A prima vista, sembrerebbe essere la solita rivolta generazionale che si ripete a ogni secolo. Una sorta di anticipazione del «don’t trust over thirties» del Sessantotto americano. Forse per gli scandalizzati milanesi di fine Ottocento, gli Scapigliati rappresentarono qualcosa di simile a quello che i «capelloni» saranno per i borghesi di un secolo dopo. Una sorta di bohème meneghina insomma: giovani, ribelli e squattrinati. «Io nacqui indebitato» era il motto dello scrittore Giuseppe Rovani.

Oggi gli Scapigliati si risentirebbero a vedersi ridotti a bohémien d’imitazione, dal momento che secondo Cletto Arrighi inventore del nome, erano artisti «che si radunano in una casta sui generis, distinta da tutte le altre, pandemonio del secolo, serbatoio del disordine, della imprevidenza, dello spirito di rivolta e di opposizione a tutti gli ordini costituiti...». Un «pandemonio» che è molto piaciuto alla studiosa Anne-Paule Quinsac, curatrice della mostra «Scapigliatura. Un “pandemonio” per cambiare l’arte», aperta fino al 22 novembre al Palazzo Reale di Milano (catalogo Marsilio).

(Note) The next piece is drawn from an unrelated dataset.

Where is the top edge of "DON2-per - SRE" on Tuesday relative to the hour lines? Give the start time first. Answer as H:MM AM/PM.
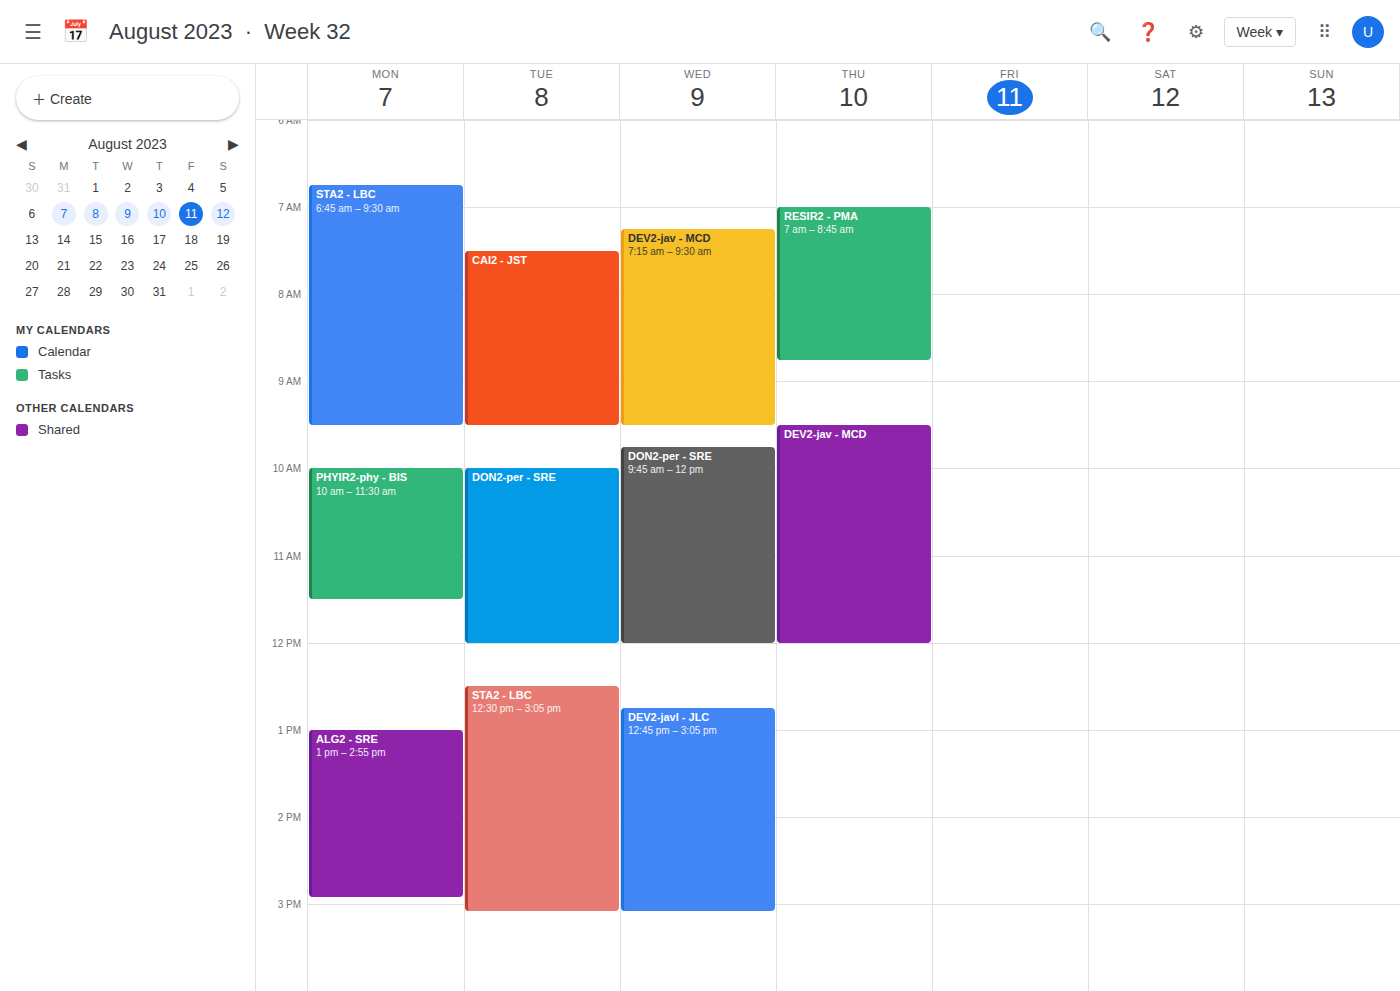
10:00 AM -- exactly on the 10 AM line.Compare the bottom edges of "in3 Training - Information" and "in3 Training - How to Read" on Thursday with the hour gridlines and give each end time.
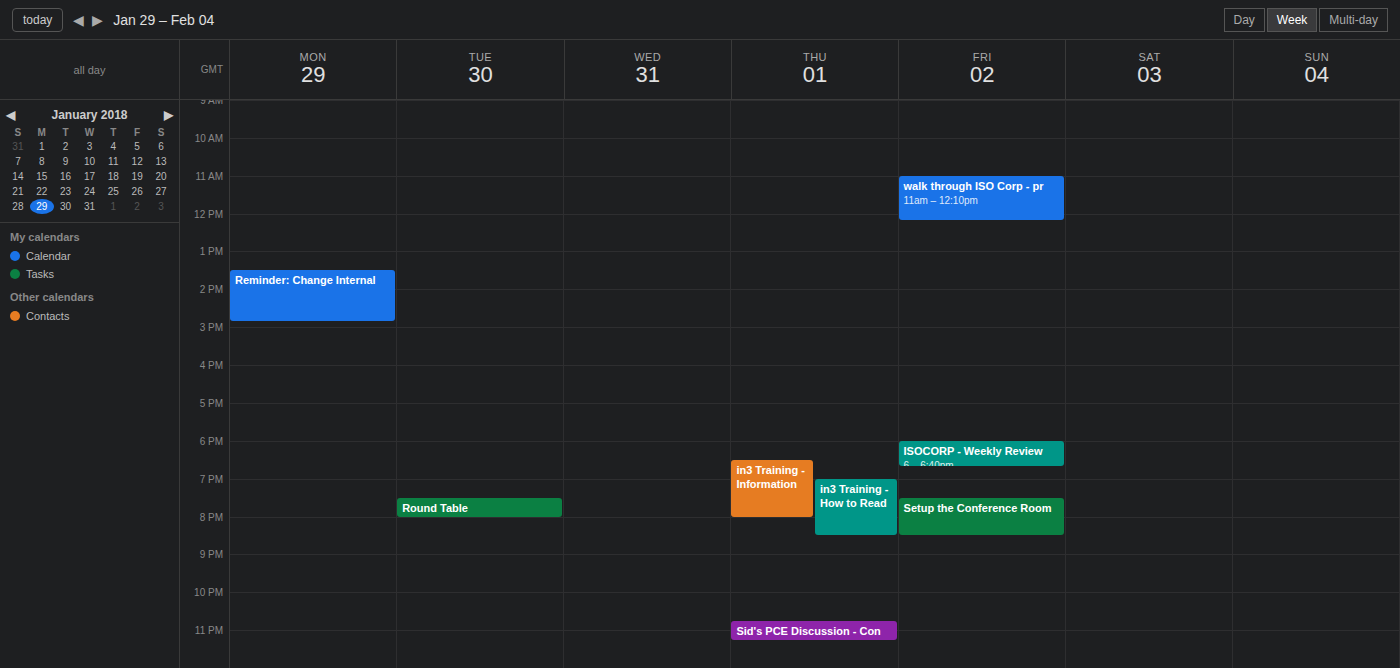
"in3 Training - Information": 8:00 PM, exactly on the 8 PM line. "in3 Training - How to Read": 8:30 PM, halfway between the 8 PM and 9 PM lines.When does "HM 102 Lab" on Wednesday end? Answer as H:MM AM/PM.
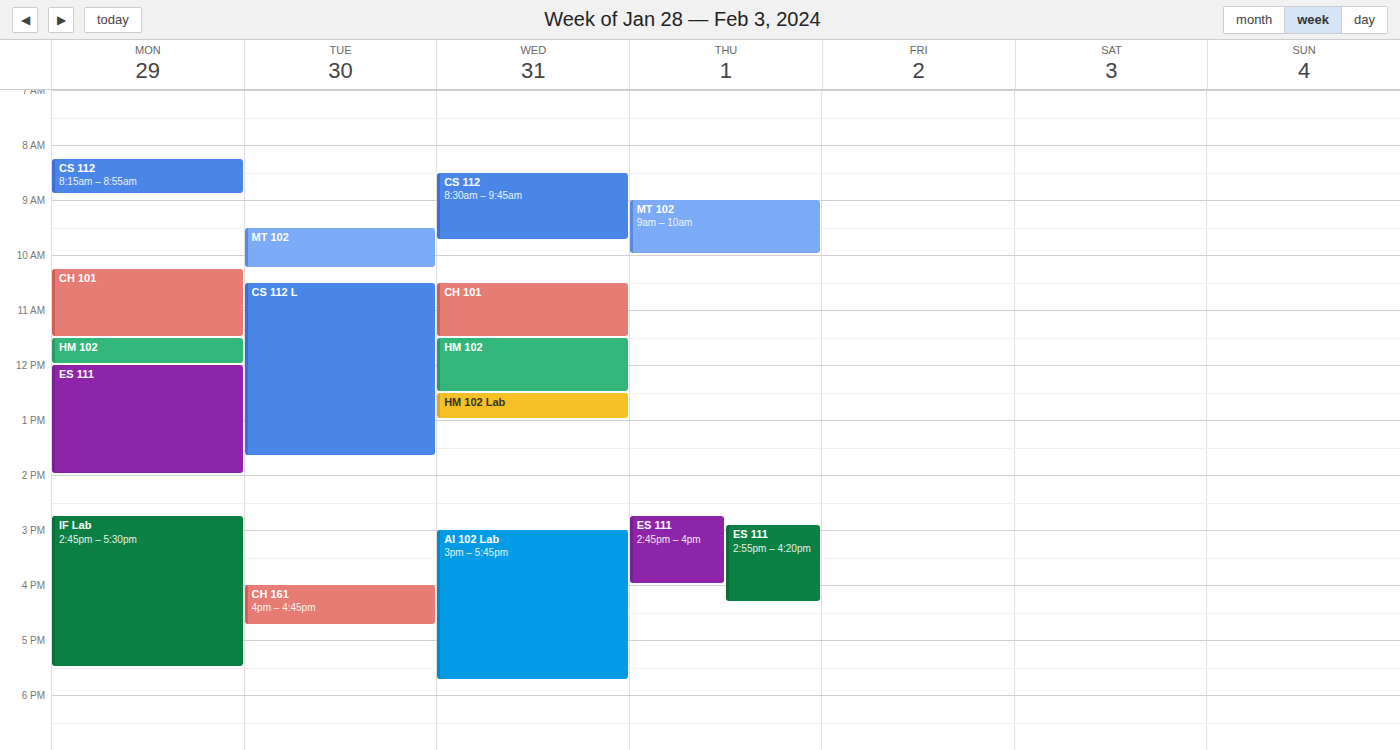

Duecentocinquanta opere (tele e sculture) ben organizzate in sezioni cronologiche testimoniano la formazione dell’estetica «scapigliata» negli anni Sessanta, quindi il momento più vivace e artisticamente significativo degli anni Settanta, dominato da Tranquillo Cremona e Daniele Ranzoni che elaborano una pittura anti-accademica e fluida dove la forma si dissolve nel colore. Infine l’affermazione della nuova scultura scapigliata negli anni Ottanta dove accanto a Giuseppe Grandi (di cui per la prima volta vengono presentati i gessi preparatori del grandioso monumento alle Cinque giornate) emerge il genio di Medardo Rosso. L’ultima sezione - gli anni Novanta - documenta il formarsi di un certo «accademismo dell’anti-accademismo» nella stessa Scapigliatura, mentre le esperienze scapigliate forniscono ispirazione ai nuovi pittori, da Morbelli a Previati.

Breve fu la vita di molti Scapigliati, parecchi dei quali morti sui trent’anni (gli scrittori Praga e Tarchetti) o suicidi come Tranquillo Cremona a quaranta. Breve ma non effimera. Secondo la curatrice, dopo la prima grande mostra del 1966 alla Permanente di Milano, questa rassegna pone l’accento sulla complessità e sulla carica innovativa del movimento che rappresentò per l’Italia «l’antesignana delle cosiddette avanguardie storiche». Di lì a non molto arriveranno i Futuristi.